«Il faut que le monde sache que ce qui se passe dans l'est du Congo, qui est horrible en soi, bloque tout développement dans le reste du pays, ce qui est encore plus tragique», a affirmé un coopérant montréalais qui en revient.

«Le Congo est un pays aux richesses fabuleuses, et le maintenir en fragilité chronique profite à tous ceux qui pillent ces richesses», a dit Serge Blais, chargé du Programme Afrique à Développement et Paix, hier à La Presse.

 

Cette tragédie est plus que centenaire, une horreur documentée par Adam Hochschild dans son livre Les fantômes du roi Léopold (King Leopold's Ghost).

«La phase en cours découle des séquelles de la guerre du Rwanda. Les Tutsis ont pris le pouvoir en 1994, les Hutus ont fui au Congo. La guerre continue dans les Kivu, ce qui fait bien l'affaire des pilleurs du Congo», a-t-il noté.

«Depuis 2002, l'ONU a fait des élections, les ONG ont lancé des projets, un accord de paix a été conclu à Goma, mais la relance de la guerre par Laurent Nkunda a tout remis en question», a-t-il expliqué.

Appel aux Canadiens

Dans le rapport qu'il prépare, Serge Blais propose que le Canada renforce la Mission de l'ONU au Congo (MONUC) afin qu'elle protège les civils et élimine les menaces des groupes armés.

Il demande au gouvernement et aux citoyens du Canada des fonds pour soulager plus d'un million de civils chassés de leurs villages dans le Nord-Kivu, et pour assurer que les projets de développement se réalisent.

Serge Blais connaît la République démocratique du Congo (RDC) depuis 1993. Il y a vécu cinq ans. Il s'y rend régulièrement pour travailler avec des groupes de la société civile.

Il convient que la MONUC, avec 17 000 Casques bleus et 1,1 milliard de$ par an, «est devenue partie du problème».

«Des Casques bleus ont été impliqués dans le viol de mineures et des trafics.
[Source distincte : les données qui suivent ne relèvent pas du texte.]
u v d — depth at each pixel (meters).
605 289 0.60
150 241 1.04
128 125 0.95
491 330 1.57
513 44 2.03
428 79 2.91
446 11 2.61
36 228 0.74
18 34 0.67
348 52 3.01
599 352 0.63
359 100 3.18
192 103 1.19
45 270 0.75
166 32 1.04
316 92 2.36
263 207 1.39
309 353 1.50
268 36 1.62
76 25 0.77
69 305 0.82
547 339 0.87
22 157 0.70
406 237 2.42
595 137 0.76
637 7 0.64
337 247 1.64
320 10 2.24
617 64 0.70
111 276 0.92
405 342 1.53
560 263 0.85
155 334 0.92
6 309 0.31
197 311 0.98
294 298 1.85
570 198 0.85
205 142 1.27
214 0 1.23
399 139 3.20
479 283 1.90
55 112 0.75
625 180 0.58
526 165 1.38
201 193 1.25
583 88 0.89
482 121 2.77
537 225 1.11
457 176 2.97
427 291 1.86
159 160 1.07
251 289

Ils obéissent à leurs gouvernements plus qu'à l'ONU. Ils ont gelé la crise entre rebelles, armée congolaise et miliciens divers.»

«No Nkunda, no job»

«Les Casques bleus n'ont plus de crédit aux yeux des civils, qui leur crient: «No Nkunda, no job», pour dire qu'ils sont payés grâce à la rébellion de Nkunda, un Tutsi congolais soutenu par le Rwanda», a-t-il dit.

Pour forcer les États riches à agir, Blais propose que les experts du Conseil de sécurité de l'ONU rouvrent leur enquête sur le pillage du Congo pour mettre au jour «les mécanismes par lesquels les produits pillés, dont le coltan, transitent par le Rwanda pour échouer dans les circuits de commercialisation légaux».

À la veille d'un sommet prévu à Nairobi, «salué» hier par le Canada, la rébellion a encore défié tout le monde en occupant plus de territoire et en affirmant que le sommet «ne résoudra rien». Le président rwandais Paul Kagamé y sera, mais il maintient que la guerre «est une affaire interne congolaise».

Enfin, Human Rights Watch a accusé les rebelles de Nkunda et les milices Maï-Mai d'avoir tué au moins 20 civils et blessé 33 autres en deux jours à Rutshuru et Kiwania. Et Save the Children a dénoncé «une explosion» du recrutement d'enfants soldats au Nord-Kivu.